Villanova will win the 2016 March Madness tournament, according to my machine learning model
Kaggle is holding a great contest that asks people to submit predictions for the 2016 NCAA March Madness tournament. Best part: They provide a slew of game data dating back to 1985 (thanks, Ken Massey!) that you can use to build your model.
My method for predicting the winner is simple:
Looping through every regular season game, starting in 1985, we…
- Add the below feature row to our X array and the win or loss to our y array
- Update each team’s Elo score after the win or loss (we start it at 1600)
- Average 13 stat categories (like field goals attempted, offensive rebounds, etc.) from the previous five games, which we use on the next iteration of the loop where this team plays as our feature row, X, as mentioned in #1
So a feature row looks like:
team 1 elo, stat 1, stat 2…stat 13, team 2 elo, stat 1, stat 2…stat3
And the label is 1 for “team 1” win or 0 for “team 2” win.
Once we’ve looped through all of the games, we use our X and y arrays to fit a Logistic Regression model. (I’m using Sklearn in Python.) All told, the model is trained on 68,306 regular season games and nets a cross-validated accuracy score of 0.726.

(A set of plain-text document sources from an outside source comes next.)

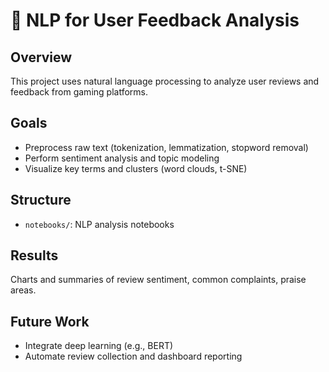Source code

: # 💬 NLP for User Feedback Analysis

## Overview
This project uses natural language processing to analyze user reviews and feedback from gaming platforms.

## Goals
- Preprocess raw text (tokenization, lemmatization, stopword removal)
- Perform sentiment analysis and topic modeling
- Visualize key terms and clusters (word clouds, t-SNE)

## Structure
- `notebooks/`: NLP analysis notebooks

## Results
Charts and summaries of review sentiment, common complaints, praise areas.

## Future Work
- Integrate deep learning (e.g., BERT)
- Automate review collection and dashboard reporting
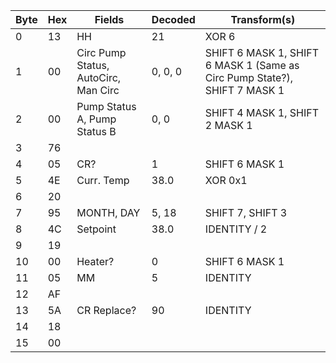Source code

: | Byte | Hex | Fields        | Decoded     | Transform(s)        |
|------|-----|----------------|-------------|----------------------|
|    0 | 13  | HH             | 21          | XOR 6                |
|    1 | 00  | Circ Pump Status, AutoCirc, Man Circ | 0, 0, 0     | SHIFT 6 MASK 1, SHIFT 6 MASK 1 (Same as Circ Pump State?), SHIFT 7 MASK 1 |
|    2 | 00  | Pump Status A, Pump Status B | 0, 0        | SHIFT 4 MASK 1, SHIFT 2 MASK 1 |
|    3 | 76  |                  |             |                      |
|    4 | 05  | CR?            | 1           | SHIFT 6 MASK 1       |
|    5 | 4E  | Curr. Temp     | 38.0        | XOR 0x1              |
|    6 | 20  |                  |             |                      |
|    7 | 95  | MONTH, DAY     | 5, 18       | SHIFT 7, SHIFT 3     |
|    8 | 4C  | Setpoint       | 38.0        | IDENTITY / 2         |
|    9 | 19  |                  |             |                      |
|   10 | 00  | Heater?        | 0           | SHIFT 6 MASK 1       |
|   11 | 05  | MM             | 5           | IDENTITY             |
|   12 | AF  |                  |             |                      |
|   13 | 5A  | CR Replace?    | 90          | IDENTITY             |
|   14 | 18  |                  |             |                      |
|   15 | 00  |                  |             |                      |
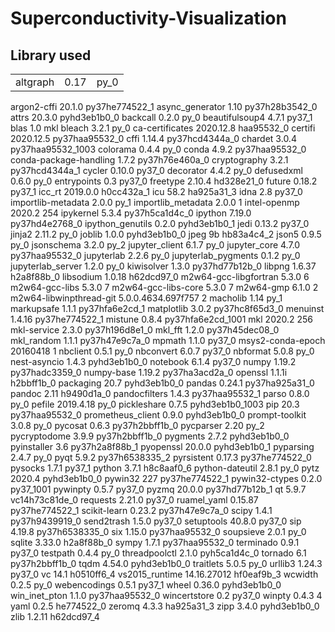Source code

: # Superconductivity-Visualization

## Library used
||||
|----|----|---|
|altgraph                  |0.17                       |py_0|
argon2-cffi               20.1.0           py37he774522_1
async_generator           1.10             py37h28b3542_0
attrs                     20.3.0             pyhd3eb1b0_0
backcall                  0.2.0                      py_0
beautifulsoup4            4.7.1                    py37_1
blas                      1.0                         mkl
bleach                    3.2.1                      py_0
ca-certificates           2020.12.8            haa95532_0
certifi                   2020.12.5        py37haa95532_0
cffi                      1.14.4           py37hcd4344a_0
chardet                   3.0.4           py37haa95532_1003
colorama                  0.4.4                      py_0
conda                     4.9.2            py37haa95532_0
conda-package-handling    1.7.2            py37h76e460a_0
cryptography              3.2.1            py37hcd4344a_1
cycler                    0.10.0                   py37_0
decorator                 4.4.2                      py_0
defusedxml                0.6.0                      py_0
entrypoints               0.3                      py37_0
freetype                  2.10.4               hd328e21_0
future                    0.18.2                   py37_1
icc_rt                    2019.0.0             h0cc432a_1
icu                       58.2                 ha925a31_3
idna                      2.8                      py37_0
importlib-metadata        2.0.0                      py_1
importlib_metadata        2.0.0                         1
intel-openmp              2020.2                      254
ipykernel                 5.3.4            py37h5ca1d4c_0
ipython                   7.19.0           py37hd4e2768_0
ipython_genutils          0.2.0              pyhd3eb1b0_1
jedi                      0.13.2                   py37_0
jinja2                    2.11.2                     py_0
joblib                    1.0.0              pyhd3eb1b0_0
jpeg                      9b                   hb83a4c4_2
json5                     0.9.5                      py_0
jsonschema                3.2.0                      py_2
jupyter_client            6.1.7                      py_0
jupyter_core              4.7.0            py37haa95532_0
jupyterlab                2.2.6                      py_0
jupyterlab_pygments       0.1.2                      py_0
jupyterlab_server         1.2.0                      py_0
kiwisolver                1.3.0            py37hd77b12b_0
libpng                    1.6.37               h2a8f88b_0
libsodium                 1.0.18               h62dcd97_0
m2w64-gcc-libgfortran     5.3.0                         6
m2w64-gcc-libs            5.3.0                         7
m2w64-gcc-libs-core       5.3.0                         7
m2w64-gmp                 6.1.0                         2
m2w64-libwinpthread-git   5.0.0.4634.697f757               2
macholib                  1.14                       py_1
markupsafe                1.1.1            py37hfa6e2cd_1
matplotlib                3.0.2            py37hc8f65d3_0
menuinst                  1.4.16           py37he774522_1
mistune                   0.8.4           py37hfa6e2cd_1001
mkl                       2020.2                      256
mkl-service               2.3.0            py37h196d8e1_0
mkl_fft                   1.2.0            py37h45dec08_0
mkl_random                1.1.1            py37h47e9c7a_0
mpmath                    1.1.0                    py37_0
msys2-conda-epoch         20160418                      1
nbclient                  0.5.1                      py_0
nbconvert                 6.0.7                    py37_0
nbformat                  5.0.8                      py_0
nest-asyncio              1.4.3              pyhd3eb1b0_0
notebook                  6.1.4                    py37_0
numpy                     1.19.2           py37hadc3359_0
numpy-base                1.19.2           py37ha3acd2a_0
openssl                   1.1.1i               h2bbff1b_0
packaging                 20.7               pyhd3eb1b0_0
pandas                    0.24.1           py37ha925a31_0
pandoc                    2.11                 h9490d1a_0
pandocfilters             1.4.3            py37haa95532_1
parso                     0.8.0                      py_0
pefile                    2019.4.18                  py_0
pickleshare               0.7.5           pyhd3eb1b0_1003
pip                       20.3             py37haa95532_0
prometheus_client         0.9.0              pyhd3eb1b0_0
prompt-toolkit            3.0.8                      py_0
pycosat                   0.6.3            py37h2bbff1b_0
pycparser                 2.20                       py_2
pycryptodome              3.9.9            py37h2bbff1b_0
pygments                  2.7.2              pyhd3eb1b0_0
pyinstaller               3.6              py37h2a8f88b_1
pyopenssl                 20.0.0             pyhd3eb1b0_1
pyparsing                 2.4.7                      py_0
pyqt                      5.9.2            py37h6538335_2
pyrsistent                0.17.3           py37he774522_0
pysocks                   1.7.1                    py37_1
python                    3.7.1                h8c8aaf0_6
python-dateutil           2.8.1                      py_0
pytz                      2020.4             pyhd3eb1b0_0
pywin32                   227              py37he774522_1
pywin32-ctypes            0.2.0                 py37_1001
pywinpty                  0.5.7                    py37_0
pyzmq                     20.0.0           py37hd77b12b_1
qt                        5.9.7            vc14h73c81de_0
requests                  2.21.0                   py37_0
ruamel_yaml               0.15.87          py37he774522_1
scikit-learn              0.23.2           py37h47e9c7a_0
scipy                     1.4.1            py37h9439919_0
send2trash                1.5.0                    py37_0
setuptools                40.8.0                   py37_0
sip                       4.19.8           py37h6538335_0
six                       1.15.0           py37haa95532_0
soupsieve                 2.0.1                      py_0
sqlite                    3.33.0               h2a8f88b_0
sympy                     1.7.1            py37haa95532_0
terminado                 0.9.1                    py37_0
testpath                  0.4.4                      py_0
threadpoolctl             2.1.0              pyh5ca1d4c_0
tornado                   6.1              py37h2bbff1b_0
tqdm                      4.54.0             pyhd3eb1b0_0
traitlets                 5.0.5                      py_0
urllib3                   1.24.3                   py37_0
vc                        14.1                 h0510ff6_4
vs2015_runtime            14.16.27012          hf0eaf9b_3
wcwidth                   0.2.5                      py_0
webencodings              0.5.1                    py37_1
wheel                     0.36.0             pyhd3eb1b0_0
win_inet_pton             1.1.0            py37haa95532_0
wincertstore              0.2                      py37_0
winpty                    0.4.3                         4
yaml                      0.2.5                he774522_0
zeromq                    4.3.3                ha925a31_3
zipp                      3.4.0              pyhd3eb1b0_0
zlib                      1.2.11               h62dcd97_4
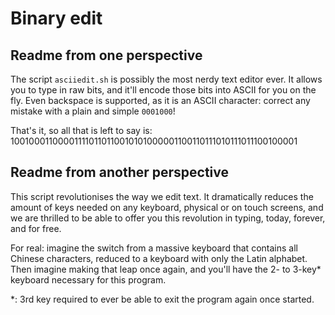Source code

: # Binary edit

## Readme from one perspective
The script `asciiedit.sh` is possibly the most nerdy text editor ever. It allows you to type in raw bits, and it'll encode those bits into ASCII for you on the fly. Even backspace is supported, as it is an ASCII character: correct any mistake with a plain and simple `0001000`!

That's it, so all that is left to say is:
100100011000011110110110010101000001100110111010111011100100001

## Readme from another perspective
This script revolutionises the way we edit text. It dramatically reduces the amount of keys needed on any keyboard, physical or on touch screens, and we are thrilled to be able to offer you this revolution in typing, today, forever, and for free.

For real: imagine the switch from a massive keyboard that contains all Chinese characters, reduced to a keyboard with only the Latin alphabet. Then imagine making that leap once again, and you'll have the 2- to 3-key\* keyboard necessary for this program.

\*: 3rd key required to ever be able to exit the program again once started.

Once learned, I use the model to compute the probability of every team winning against every other team who made the tournament. Then it’s just a matter of using the probabilities to fill out a bracket.
After doing so, I concluded that Villanova is going to beat Michigan State to win it all!


I’m not sure how accurate this is, really, so if you plan to use this data for your own pool, please keep in mind that I’ve watched exactly one basketball game in my entire life, so I’m as close to being an expert as your local tadpole. But I’m posting my results here in an effort to keep myself honest. If it turns out to be a winner, I’ll do a full writeup and release the code.
My calculated probability of Nova winning each matchup is:
UNCA — 98%
Iowa — 88%
Arizona — 64%
Kansas — 59%
Oregon — 58%
Michigan State — 52%
I’m not mathematician, but I think that means I’m giving Nova around a 10% chance of winning the tournament.
Update, April 5: I’ve done a follow up post, with more information and links to the code.
Note: If you’re curious, the screenshot is from USA TODAY Sport’s NCAA Bracket game. Disclosure: I work at USA TODAY Sports and was heavily involved in the creation of this game. Double disclosure: I do not have access to information about the tournament that is not public. All data used for my model was provided in the Kaggle competition dataset.